__Body or hand keypoint data__
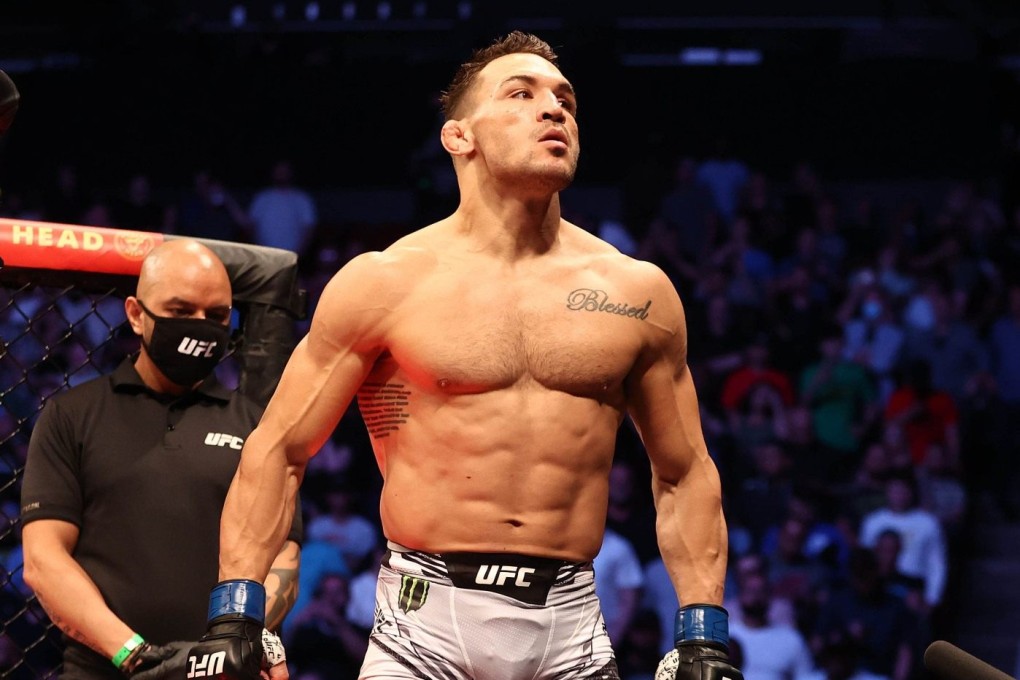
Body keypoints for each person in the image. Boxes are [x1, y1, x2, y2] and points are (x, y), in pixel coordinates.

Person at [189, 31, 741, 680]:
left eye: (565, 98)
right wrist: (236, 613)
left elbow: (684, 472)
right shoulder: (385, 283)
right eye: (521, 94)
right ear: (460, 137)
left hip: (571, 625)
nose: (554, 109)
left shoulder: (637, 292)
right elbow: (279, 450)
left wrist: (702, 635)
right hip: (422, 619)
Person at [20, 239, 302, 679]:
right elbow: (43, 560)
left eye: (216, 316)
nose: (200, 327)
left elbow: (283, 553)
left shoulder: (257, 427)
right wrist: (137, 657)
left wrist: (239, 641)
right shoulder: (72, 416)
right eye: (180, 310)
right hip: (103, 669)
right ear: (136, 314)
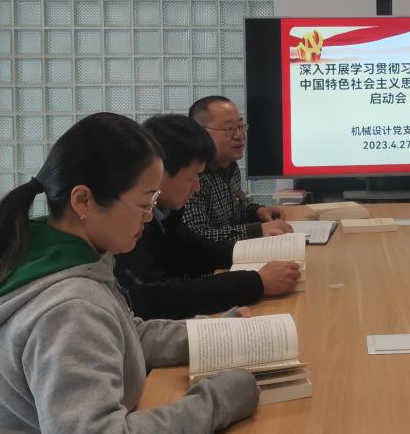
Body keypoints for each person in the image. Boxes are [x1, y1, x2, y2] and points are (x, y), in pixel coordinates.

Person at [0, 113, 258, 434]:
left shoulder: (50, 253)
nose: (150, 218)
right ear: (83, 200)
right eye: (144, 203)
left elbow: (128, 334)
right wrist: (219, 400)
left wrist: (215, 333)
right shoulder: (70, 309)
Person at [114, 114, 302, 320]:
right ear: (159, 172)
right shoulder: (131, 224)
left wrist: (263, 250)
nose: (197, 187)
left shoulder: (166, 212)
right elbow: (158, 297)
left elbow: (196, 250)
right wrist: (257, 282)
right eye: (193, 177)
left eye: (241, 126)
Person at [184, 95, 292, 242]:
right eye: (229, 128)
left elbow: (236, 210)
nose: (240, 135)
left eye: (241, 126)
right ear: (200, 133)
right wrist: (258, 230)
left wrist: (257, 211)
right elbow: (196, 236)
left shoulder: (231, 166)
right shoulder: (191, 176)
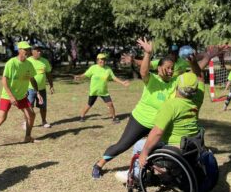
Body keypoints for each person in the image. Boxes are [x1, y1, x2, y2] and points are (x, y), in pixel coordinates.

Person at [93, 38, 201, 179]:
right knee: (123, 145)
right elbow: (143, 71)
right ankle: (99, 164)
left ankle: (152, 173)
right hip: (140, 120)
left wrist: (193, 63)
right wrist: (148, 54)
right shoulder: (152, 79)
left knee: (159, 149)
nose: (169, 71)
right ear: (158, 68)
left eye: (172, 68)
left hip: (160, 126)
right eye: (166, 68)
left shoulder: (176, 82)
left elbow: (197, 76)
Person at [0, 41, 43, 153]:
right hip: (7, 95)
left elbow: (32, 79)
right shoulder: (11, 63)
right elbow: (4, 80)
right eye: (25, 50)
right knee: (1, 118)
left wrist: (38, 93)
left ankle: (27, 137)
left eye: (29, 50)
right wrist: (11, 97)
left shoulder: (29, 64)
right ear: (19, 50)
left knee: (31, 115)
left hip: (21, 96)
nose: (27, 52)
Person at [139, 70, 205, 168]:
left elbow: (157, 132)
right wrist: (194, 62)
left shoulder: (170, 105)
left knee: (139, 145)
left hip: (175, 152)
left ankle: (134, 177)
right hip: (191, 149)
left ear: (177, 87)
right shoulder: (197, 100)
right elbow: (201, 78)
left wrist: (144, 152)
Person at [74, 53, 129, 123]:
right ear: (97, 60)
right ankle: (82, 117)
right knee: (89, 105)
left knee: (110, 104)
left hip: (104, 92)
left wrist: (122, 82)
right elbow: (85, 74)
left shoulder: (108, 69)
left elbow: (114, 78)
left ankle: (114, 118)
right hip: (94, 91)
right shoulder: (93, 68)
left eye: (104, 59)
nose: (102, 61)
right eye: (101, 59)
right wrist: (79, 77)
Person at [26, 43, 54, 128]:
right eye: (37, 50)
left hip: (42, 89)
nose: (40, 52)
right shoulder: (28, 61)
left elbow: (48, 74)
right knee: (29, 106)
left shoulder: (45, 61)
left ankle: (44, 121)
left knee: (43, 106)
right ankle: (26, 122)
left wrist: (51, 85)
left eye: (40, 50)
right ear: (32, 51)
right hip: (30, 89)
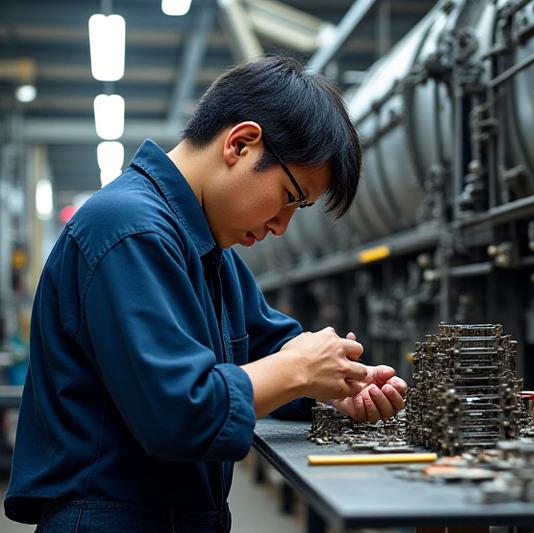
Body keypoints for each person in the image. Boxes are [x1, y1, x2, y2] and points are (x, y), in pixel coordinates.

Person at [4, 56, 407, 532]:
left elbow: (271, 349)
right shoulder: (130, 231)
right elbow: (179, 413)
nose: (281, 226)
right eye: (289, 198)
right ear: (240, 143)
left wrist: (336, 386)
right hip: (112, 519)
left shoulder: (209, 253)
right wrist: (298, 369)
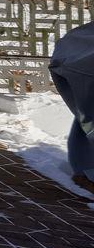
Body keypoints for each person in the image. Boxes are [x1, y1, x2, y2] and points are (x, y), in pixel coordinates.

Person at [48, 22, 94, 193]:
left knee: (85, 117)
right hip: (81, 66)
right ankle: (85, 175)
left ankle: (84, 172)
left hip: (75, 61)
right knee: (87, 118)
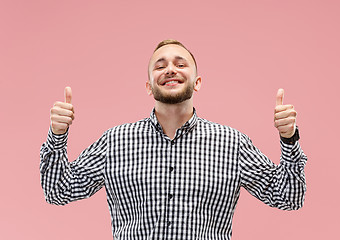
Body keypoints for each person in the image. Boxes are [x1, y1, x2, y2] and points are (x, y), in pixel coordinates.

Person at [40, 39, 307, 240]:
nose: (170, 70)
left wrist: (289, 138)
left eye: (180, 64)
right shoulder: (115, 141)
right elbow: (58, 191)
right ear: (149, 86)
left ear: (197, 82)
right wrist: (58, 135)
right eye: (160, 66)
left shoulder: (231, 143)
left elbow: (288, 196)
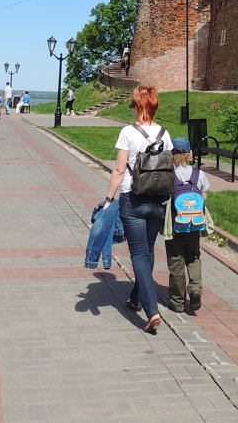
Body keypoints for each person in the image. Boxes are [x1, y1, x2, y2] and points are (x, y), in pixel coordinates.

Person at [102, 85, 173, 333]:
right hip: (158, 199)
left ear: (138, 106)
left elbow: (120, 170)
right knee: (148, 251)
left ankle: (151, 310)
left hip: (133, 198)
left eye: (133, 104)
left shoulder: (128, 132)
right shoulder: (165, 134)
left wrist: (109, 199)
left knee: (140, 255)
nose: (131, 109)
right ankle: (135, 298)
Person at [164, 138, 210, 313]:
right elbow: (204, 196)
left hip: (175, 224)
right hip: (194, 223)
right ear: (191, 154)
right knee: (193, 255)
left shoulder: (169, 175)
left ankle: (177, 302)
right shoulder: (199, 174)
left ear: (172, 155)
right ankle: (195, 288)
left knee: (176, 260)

---

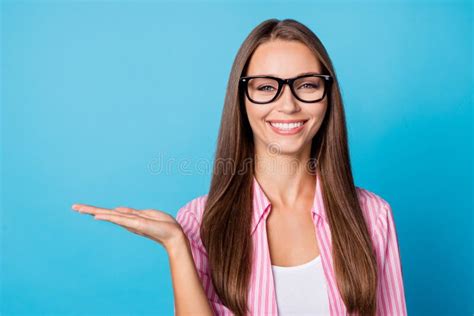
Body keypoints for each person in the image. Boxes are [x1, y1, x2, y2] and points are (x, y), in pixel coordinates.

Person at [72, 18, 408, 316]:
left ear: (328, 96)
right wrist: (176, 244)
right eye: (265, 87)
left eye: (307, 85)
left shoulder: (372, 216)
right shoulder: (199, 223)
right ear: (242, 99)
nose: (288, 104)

--

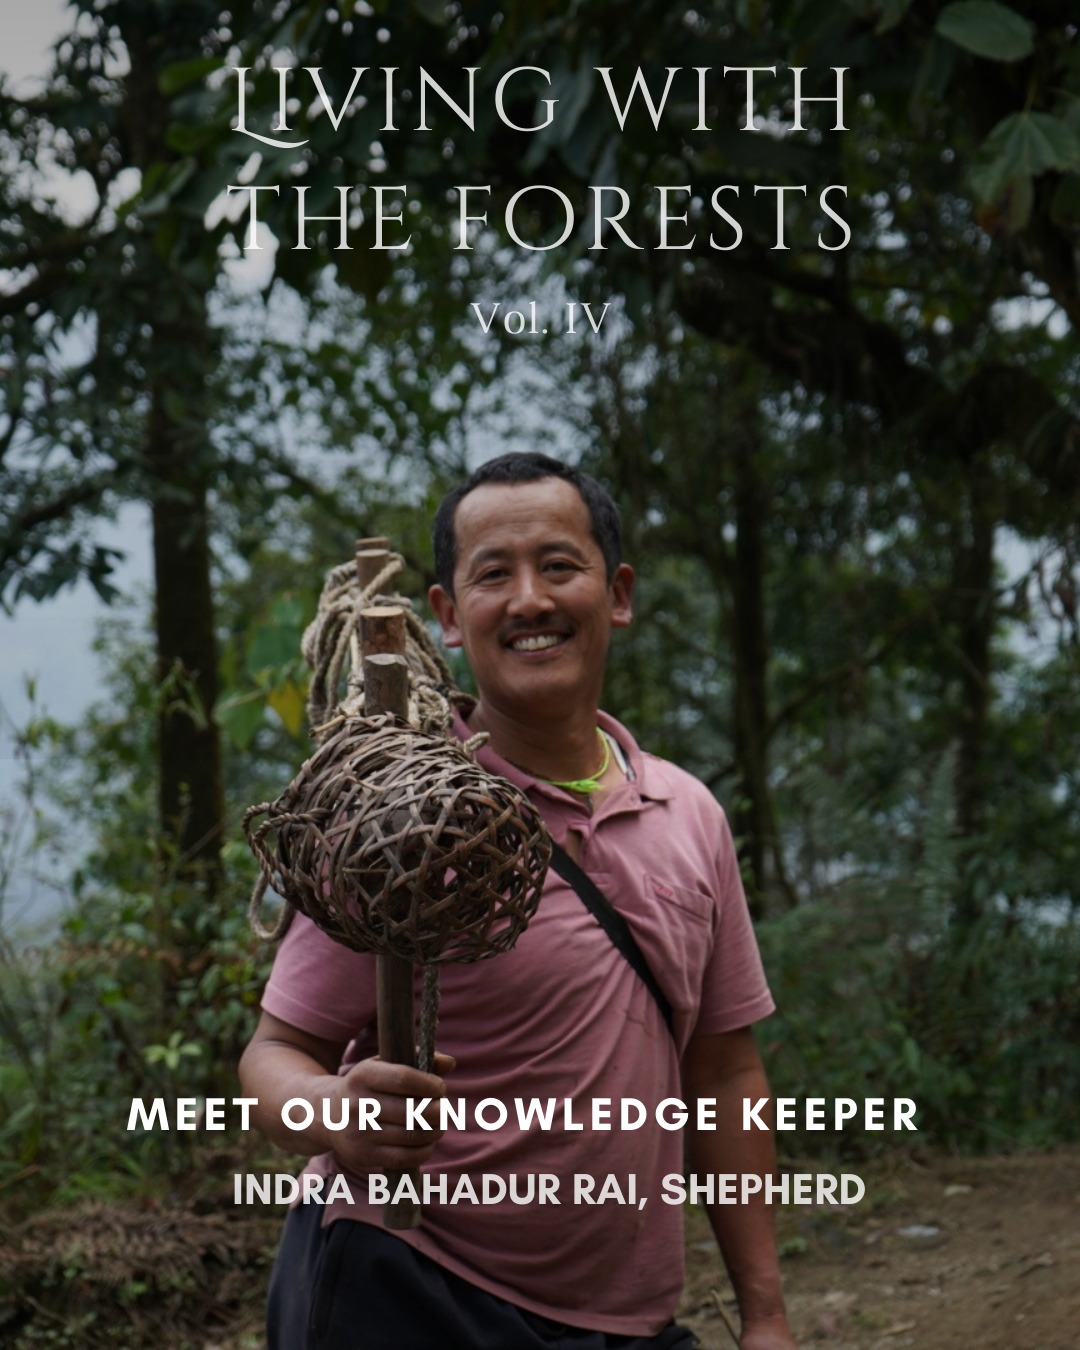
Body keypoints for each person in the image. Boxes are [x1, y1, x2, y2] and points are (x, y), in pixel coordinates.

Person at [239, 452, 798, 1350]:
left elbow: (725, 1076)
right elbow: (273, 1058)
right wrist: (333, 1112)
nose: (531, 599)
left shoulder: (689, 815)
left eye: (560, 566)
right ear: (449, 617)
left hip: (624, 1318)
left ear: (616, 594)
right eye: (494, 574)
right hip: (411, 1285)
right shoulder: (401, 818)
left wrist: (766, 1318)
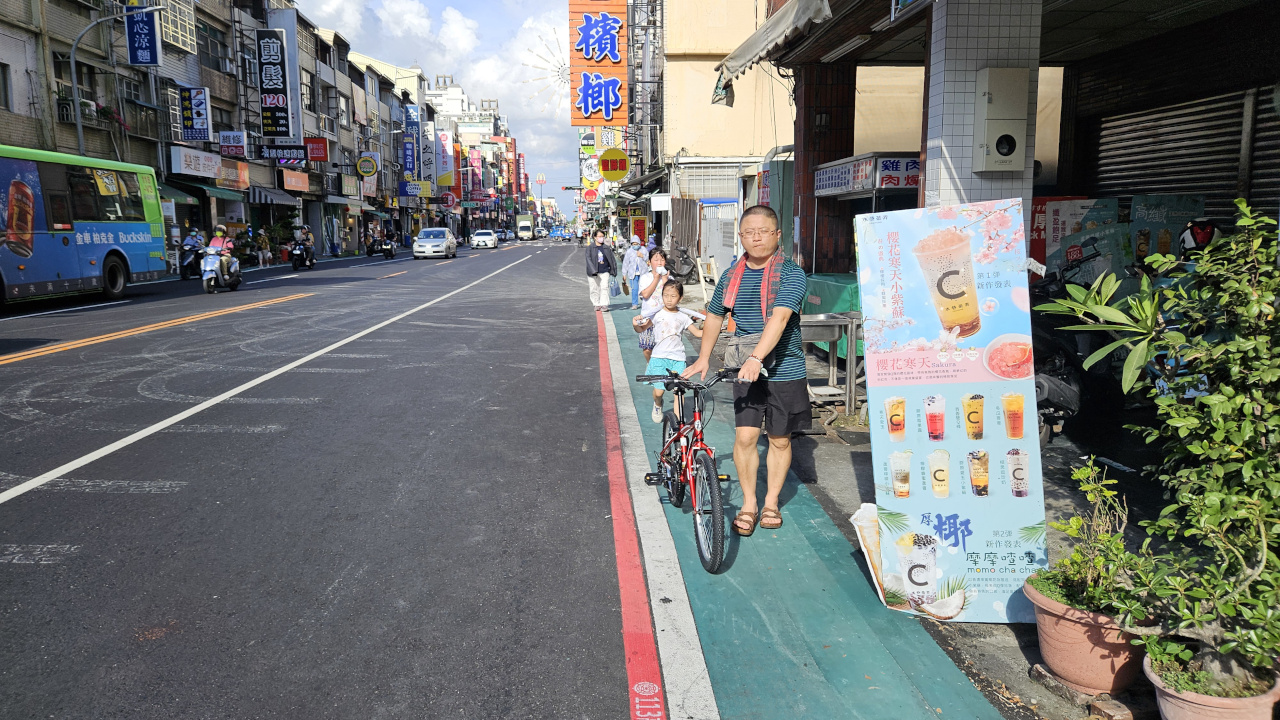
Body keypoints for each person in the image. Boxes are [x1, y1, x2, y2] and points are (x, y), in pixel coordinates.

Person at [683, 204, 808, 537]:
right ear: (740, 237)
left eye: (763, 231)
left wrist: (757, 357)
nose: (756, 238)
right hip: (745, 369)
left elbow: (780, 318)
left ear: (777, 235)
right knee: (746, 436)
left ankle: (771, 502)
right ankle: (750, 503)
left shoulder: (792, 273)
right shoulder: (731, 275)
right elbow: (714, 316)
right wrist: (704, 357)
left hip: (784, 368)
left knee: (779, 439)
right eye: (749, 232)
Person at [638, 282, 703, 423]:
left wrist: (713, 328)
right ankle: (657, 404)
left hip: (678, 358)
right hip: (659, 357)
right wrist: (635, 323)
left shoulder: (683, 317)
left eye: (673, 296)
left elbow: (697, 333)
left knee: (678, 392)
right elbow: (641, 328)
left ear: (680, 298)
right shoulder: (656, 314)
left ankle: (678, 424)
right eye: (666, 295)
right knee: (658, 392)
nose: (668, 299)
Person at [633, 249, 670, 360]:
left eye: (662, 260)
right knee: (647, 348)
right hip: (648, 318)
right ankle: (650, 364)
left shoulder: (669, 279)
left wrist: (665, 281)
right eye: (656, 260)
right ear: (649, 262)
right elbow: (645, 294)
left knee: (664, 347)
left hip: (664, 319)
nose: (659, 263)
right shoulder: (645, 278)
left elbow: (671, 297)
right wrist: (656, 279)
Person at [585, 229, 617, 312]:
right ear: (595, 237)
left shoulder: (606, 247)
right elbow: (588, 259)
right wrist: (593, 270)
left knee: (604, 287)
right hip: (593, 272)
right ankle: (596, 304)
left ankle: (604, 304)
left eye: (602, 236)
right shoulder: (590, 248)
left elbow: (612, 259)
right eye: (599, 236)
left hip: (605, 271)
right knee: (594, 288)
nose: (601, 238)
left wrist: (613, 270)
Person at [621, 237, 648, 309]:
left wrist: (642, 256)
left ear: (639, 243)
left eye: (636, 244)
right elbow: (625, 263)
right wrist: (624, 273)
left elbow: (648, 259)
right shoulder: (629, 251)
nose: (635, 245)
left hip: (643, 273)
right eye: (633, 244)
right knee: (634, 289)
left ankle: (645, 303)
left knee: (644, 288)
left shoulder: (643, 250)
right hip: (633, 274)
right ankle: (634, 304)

__INSTRUCTIONS TO FOLLOW__
Would you copy out, exactly and with no pictures, only the lines above from the one that contains "left ankle: (27, 137)" through the one that contains "right wrist: (58, 135)"?

__WRITTEN RESPONSE__
left ankle: (27, 137)
left eye: (29, 50)
right wrist: (11, 97)
left shoulder: (29, 64)
right ear: (19, 50)
left knee: (31, 115)
left hip: (21, 96)
nose: (27, 52)
Person at [139, 70, 205, 168]:
left elbow: (157, 132)
right wrist: (194, 62)
left shoulder: (170, 105)
left knee: (139, 145)
left hip: (175, 152)
left ankle: (134, 177)
right hip: (191, 149)
left ear: (177, 87)
right shoulder: (197, 100)
right elbow: (201, 78)
left wrist: (144, 152)
Person at [74, 53, 129, 123]:
right ear: (97, 60)
right ankle: (82, 117)
right knee: (89, 105)
left knee: (110, 104)
left hip: (104, 92)
left wrist: (122, 82)
right elbow: (85, 74)
left shoulder: (108, 69)
left elbow: (114, 78)
left ankle: (114, 118)
right hip: (94, 91)
right shoulder: (93, 68)
left eye: (104, 59)
nose: (102, 61)
right eye: (101, 59)
right wrist: (79, 77)
Person at [26, 43, 54, 128]:
right eye: (37, 50)
left hip: (42, 89)
nose: (40, 52)
right shoulder: (28, 61)
left elbow: (48, 74)
right knee: (29, 106)
left shoulder: (45, 61)
left ankle: (44, 121)
left knee: (43, 106)
right ankle: (26, 122)
left wrist: (51, 85)
left eye: (40, 50)
right ear: (32, 51)
right hip: (30, 89)
Body keypoints for each person in the image. Boxes are [x1, y1, x2, y2] and points are (x, y), in pixel coordinates.

Person at [4, 56, 407, 532]:
left elbow: (271, 349)
right shoulder: (130, 231)
right elbow: (179, 413)
nose: (281, 226)
right eye: (289, 198)
right ear: (240, 143)
left wrist: (336, 386)
right hip: (112, 519)
left shoulder: (209, 253)
right wrist: (298, 369)
Body keypoints for each person in the image. Boxes are [x1, y1, x2, y2] and points are (x, y), in pixel coordinates.

Person at [48, 22, 94, 193]:
left knee: (85, 117)
right hip: (81, 66)
right ankle: (85, 175)
left ankle: (84, 172)
left hip: (75, 61)
right knee: (87, 118)
Body keypoints for each person in the image. Boxes are [x1, y1, x2, y2] and points are (x, y), in pixel coordinates.

Person at [40, 39, 307, 240]:
nose: (170, 70)
left wrist: (289, 138)
left eye: (180, 64)
right shoulder: (115, 141)
right elbow: (58, 191)
right ear: (149, 86)
left ear: (197, 82)
right wrist: (58, 135)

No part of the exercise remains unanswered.